The engineered sequestration of carbon dioxide (CO₂) emissions through mineral carbonation typically requires energy intensive conditions and chemical reagents to accelerate the naturally slow reaction processes. In order to be an effective carbon dioxide mitigation strategy, engineered mineral carbonation processes have to result in a net reduction of CO₂ emissions. This is particularly the case for feedstock such as platinum group metal (PGM) tailings, which are comprised largely of the relatively inert pyroxene mineral. This study evaluated the viability of using these tailings for carbon sequestration through mineral carbonation on the basis of an assessment of the potential carbon footprint of selected engineered processes. The processes selected include the ammonium salts process, the direct aqueous process, the Åbo Akademi University (ÅAU) multi-stage gas-solid route, a mineral acid pH swing process and Lackner’s multi-stage HCl extraction process. Aspen Plus v8 software was used for mass and energy balance modelling, whilst the Life Cycle Assessment (LCA) software programme SimaPro v7.7.3 was used for carbon emissions accounting. The selected processes all resulted in higher emissions of carbon dioxide than those sequestered. This was particularly the case for Lackner’s multi stage HCl process (18 295 kg-CO₂e) and the indirect aqueous ammonium salts (8 798 kg-CO₂e) processes. The process having the lowest carbon footprint was the ÅAU process (1 354 kg-CO₂e), followed by the direct aqueous process (2 364 kg-CO₂e) and the mineral acid pH swing (3 126 kg-CO₂e). The unit processes making the most significant contribution to the carbon footprint of the mineral carbonation process systems are heat requirements and chemical reagent make-up. Sensitivity analysis shows that the direct aqueous and ÅAU process emissions can be reduced beyond the CO₂ emissions threshold when conversion is increased.

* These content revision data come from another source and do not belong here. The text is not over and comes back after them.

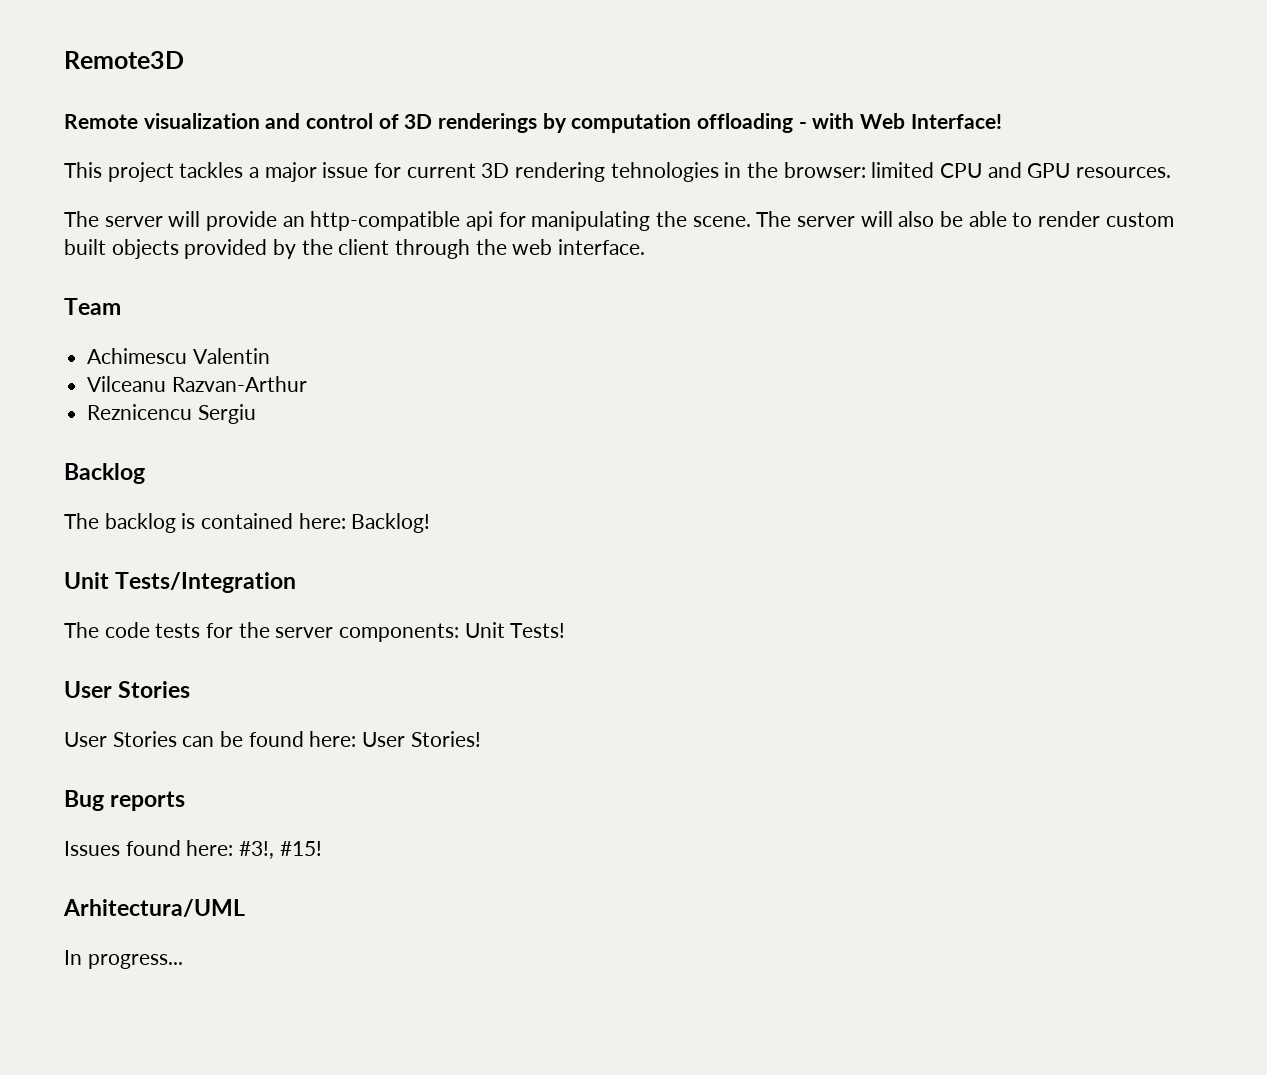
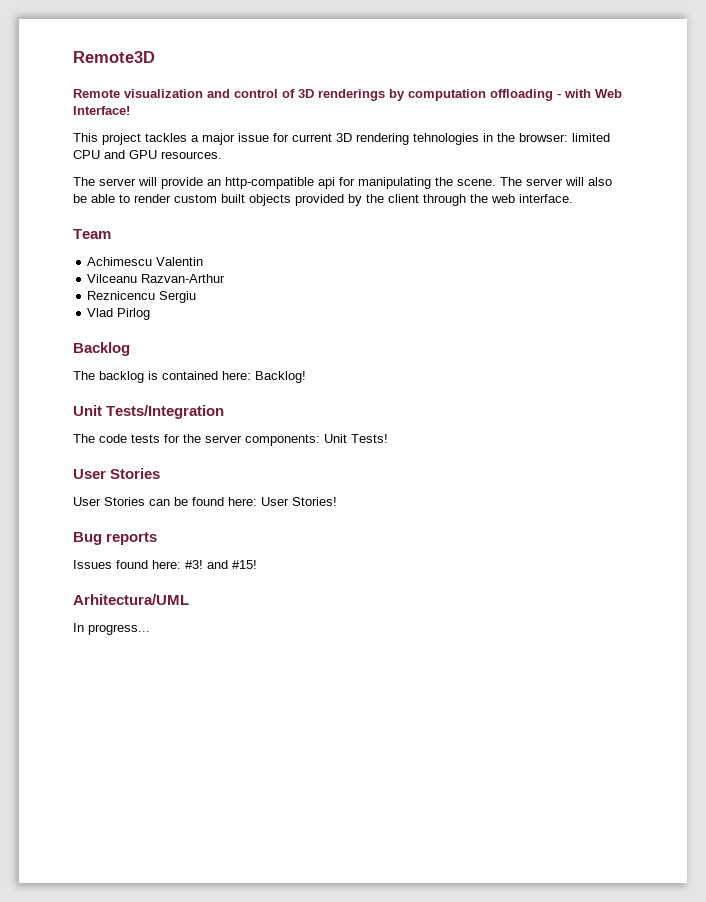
(256, 414) none -> [87,308,151,320] // Vlad Pirlog
[239,841,275,859] #3!, -> [185,560,228,569] #3! and

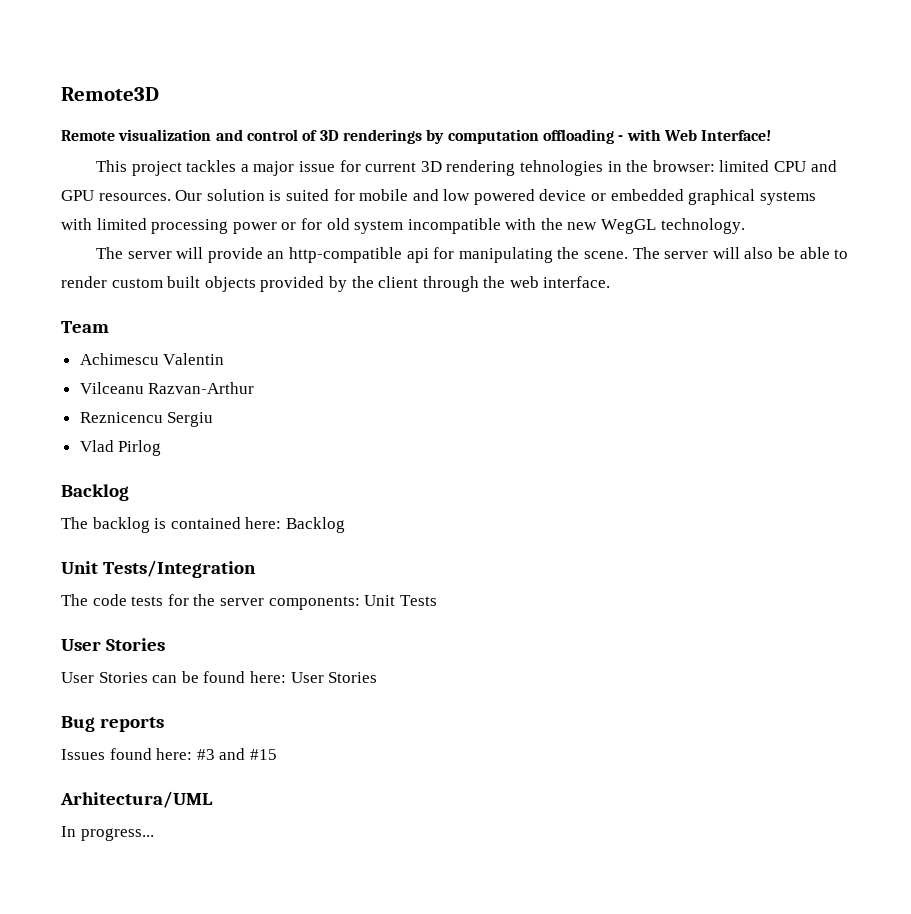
(222, 155) none -> [175,189,816,205] [61,218,745,234] Our solution is suited for mobile and low powered device or embedded graphical systems with limited processing power or for old system incompatible with the new WegGL technology.
[255,371,306,383] Backlog! -> [285,517,345,533] Backlog
[351,434,388,443] Tests! -> [399,595,437,606] Tests
[292,497,337,506] Stories! -> [328,672,378,683] Stories
[185,560,257,569] #3! and #15! -> [196,748,277,760] #3 and #15

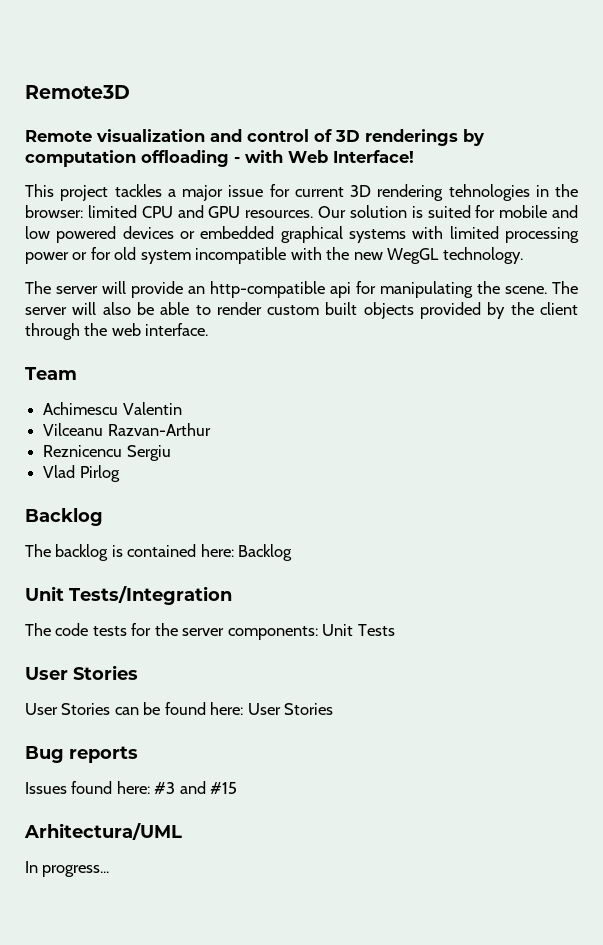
[539,189,587,201] device -> [122,226,174,239] devices

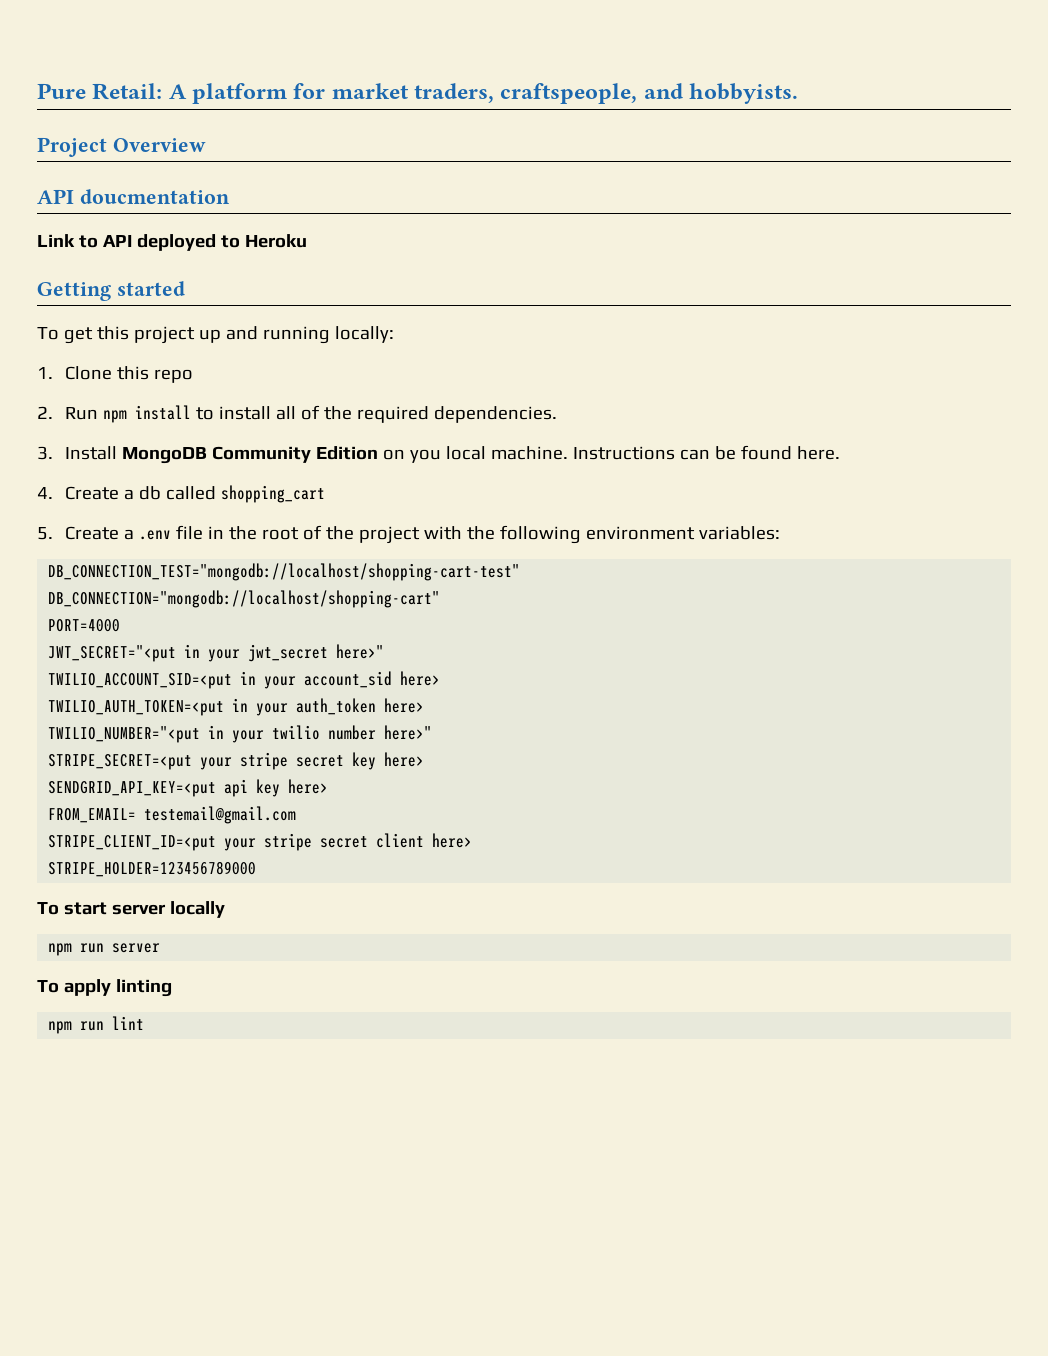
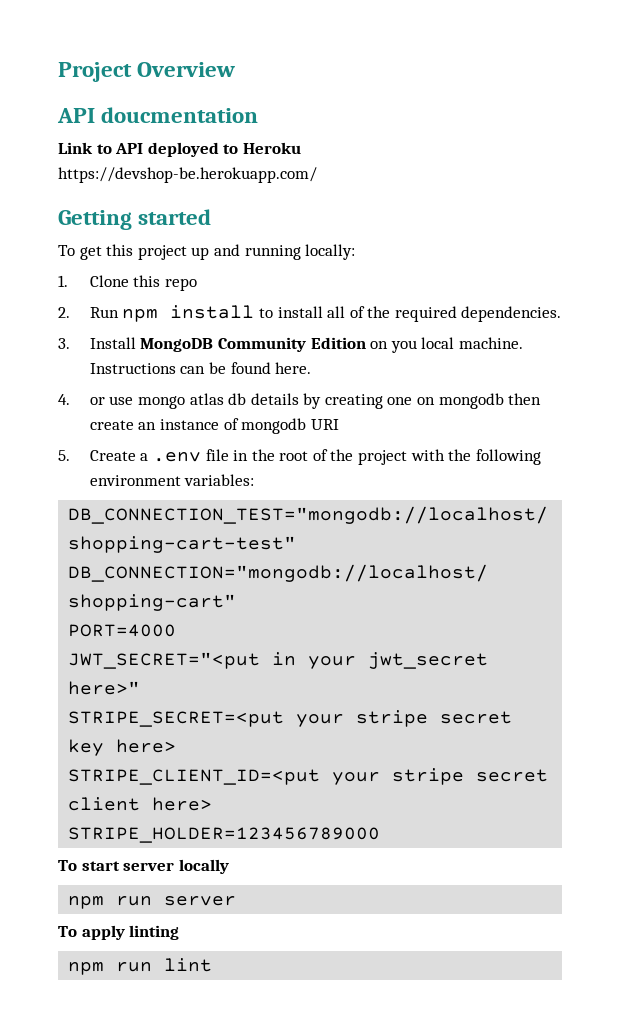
[37,83,799,104] Pure Retail: A platform for market traders, craftspeople, and hobbyists. // -> (58, 72) none
(307, 241) none -> [58,167,317,183] https://devshop-be.herokuapp.com/
[65,485,325,503] Create a db called shopping_cart -> [89,393,542,409] [89,418,339,434] or use mongo atlas db details by creating one on mongodb then create an instance of mongodb URI
[48,671,441,689] [48,698,425,716] [48,725,433,743] // TWILIO_ACCOUNT_SID=<put in your account_sid here> // TWILIO_AUTH_TOKEN=<put in your auth_token here> // TWILIO_NUMBER="<put in your twilio number here>" -> (141, 688) none
[48,779,329,797] [48,806,297,824] // SENDGRID_API_KEY=<put api key here> // FROM_EMAIL= testemail@gmail.com -> (177, 746) none

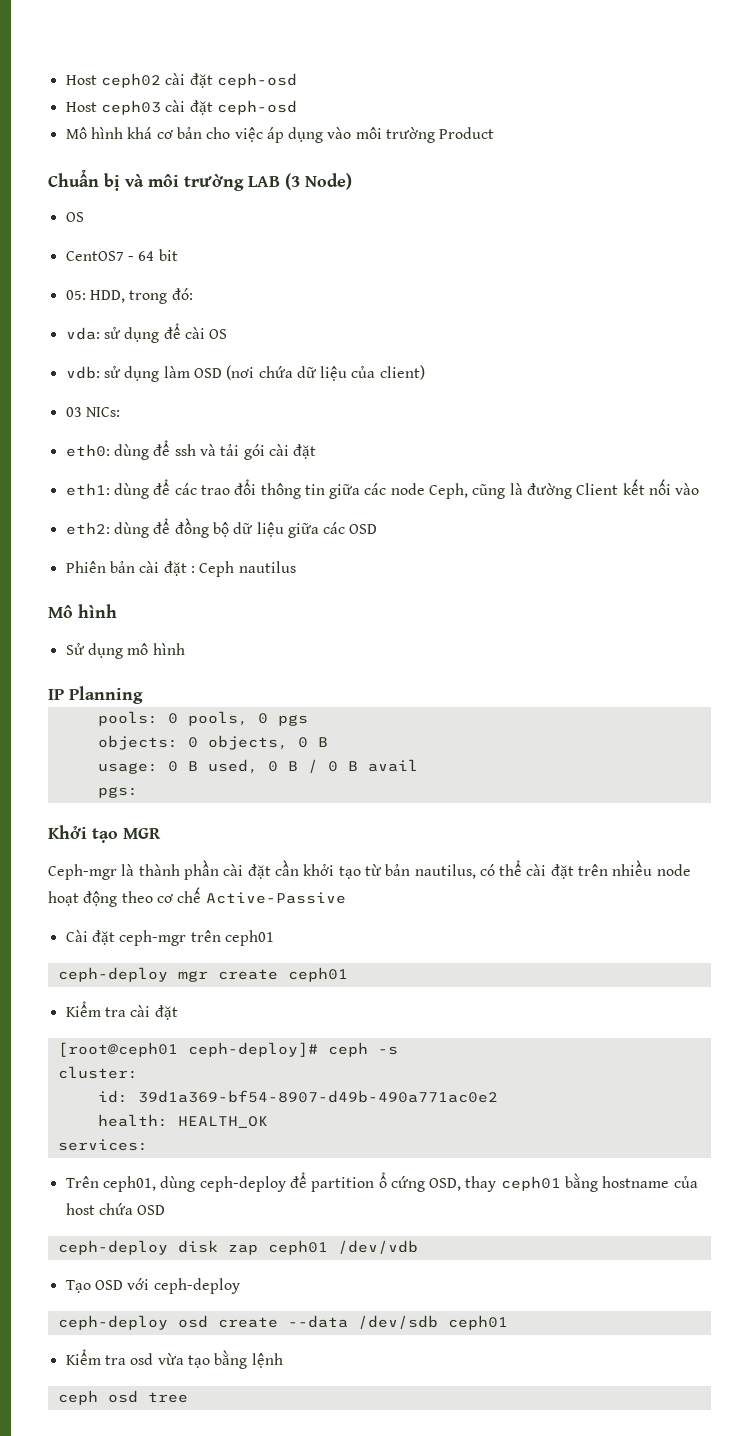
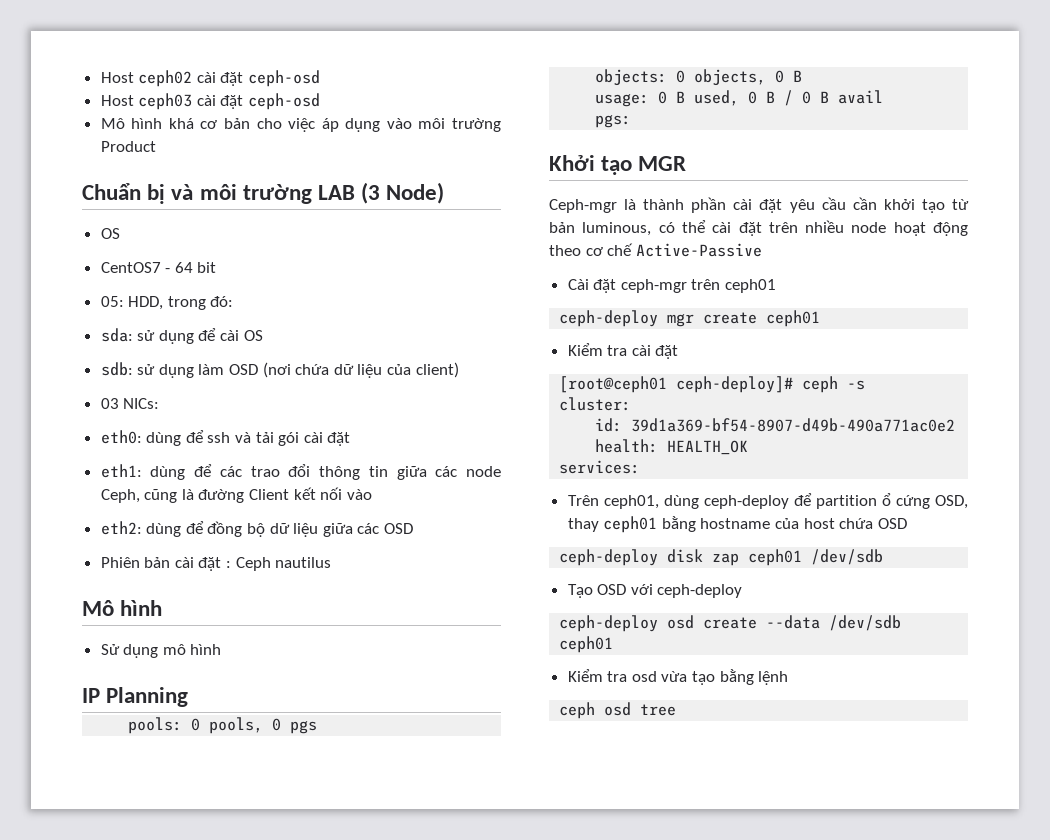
[65,327,100,340] vda: -> [100,328,133,342] sda:
[65,366,100,379] vdb: -> [100,362,133,376] sdb:
(271, 871) none -> [789,197,846,213] yêu cầu
[414,864,476,879] nautilus, -> [582,222,652,236] luminous,
[337,1240,418,1254] /dev/vdb -> [811,549,884,565] /dev/sdb

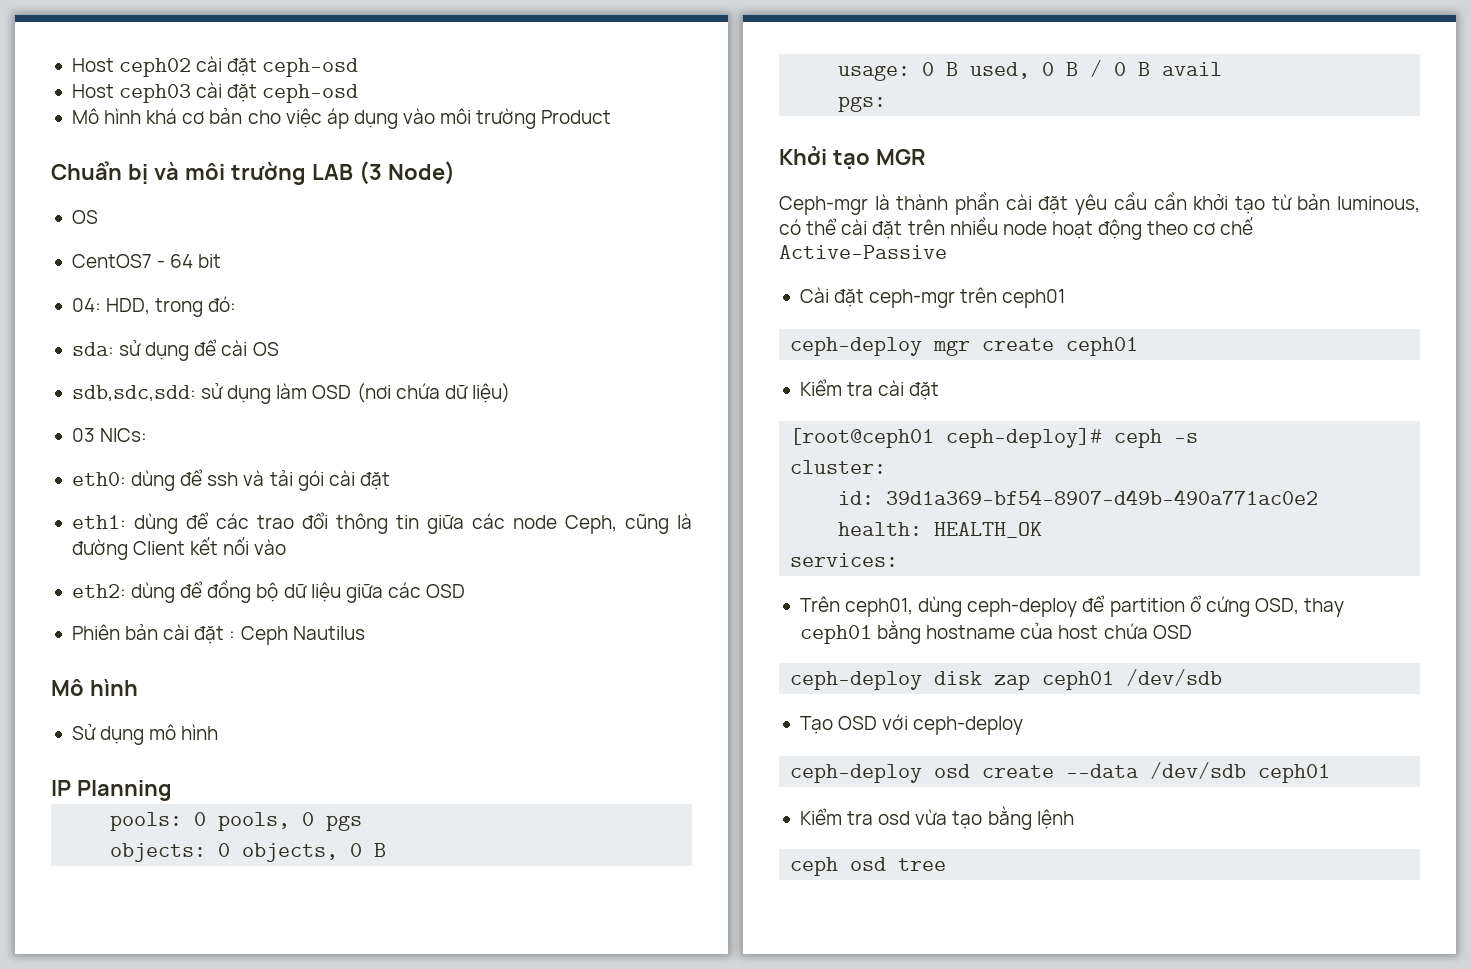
[100,296,124,307] 05: -> [71,298,101,312] 04:
[100,362,133,376] sdb: -> [71,385,196,402] sdb,sdc,sdd:
[357,362,459,378] liệu của client) -> [471,383,510,403] liệu)
[275,557,332,568] nautilus -> [292,626,365,640] Nautilus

通过矿物碳酸化工程化隔离二氧化碳（CO ₂）排放物通常需要消耗大量能量的条件和化学试剂来加速自然缓慢的反应过程。为了成为有效的二氧化碳减排策略，工程矿物质碳化过程必须导致CO ₂的净减少排放。对于诸如铂族金属（PGM）尾矿之类的原料尤其如此，它们主要由相对惰性的辉石矿物组成。这项研究基于对选定工程工艺的潜在碳足迹的评估，评估了使用这些尾矿通过矿物碳化进行碳固存的可行性。选择的工艺包括铵盐工艺，直接水工艺，ÅboAkademi大学（ÅAU）多级气固路线，无机酸pH值变动工艺和Lackner的多级HCl萃取工艺。Aspen Plus v8软件用于质量和能量平衡建模，而生命周期评估（LCA）软件程序SimaPro v7.7.3用于碳排放核算。选定的过程均导致二氧化碳排放量高​​于隔离的二氧化碳排放量。拉克纳（Lackner）多阶段HCl工艺（18295 kg-CO₂ e）和间接含水铵盐（8 798 kg-CO ₂ e）工艺。碳足迹最低的工艺是ÅAU工艺（1 354 kg-CO ₂ e），其次是直接水工艺（2 364 kg-CO ₂ e）和无机酸pH波动（3 126 kg-CO ₂ e） ）。对矿物碳化过程系统的碳足迹贡献最大的单元过程是热量需求和化学试剂补充。敏感性分析表明，当转化率增加时，直接水和AUAU过程的排放量可以减少到超过CO ₂排放阈值。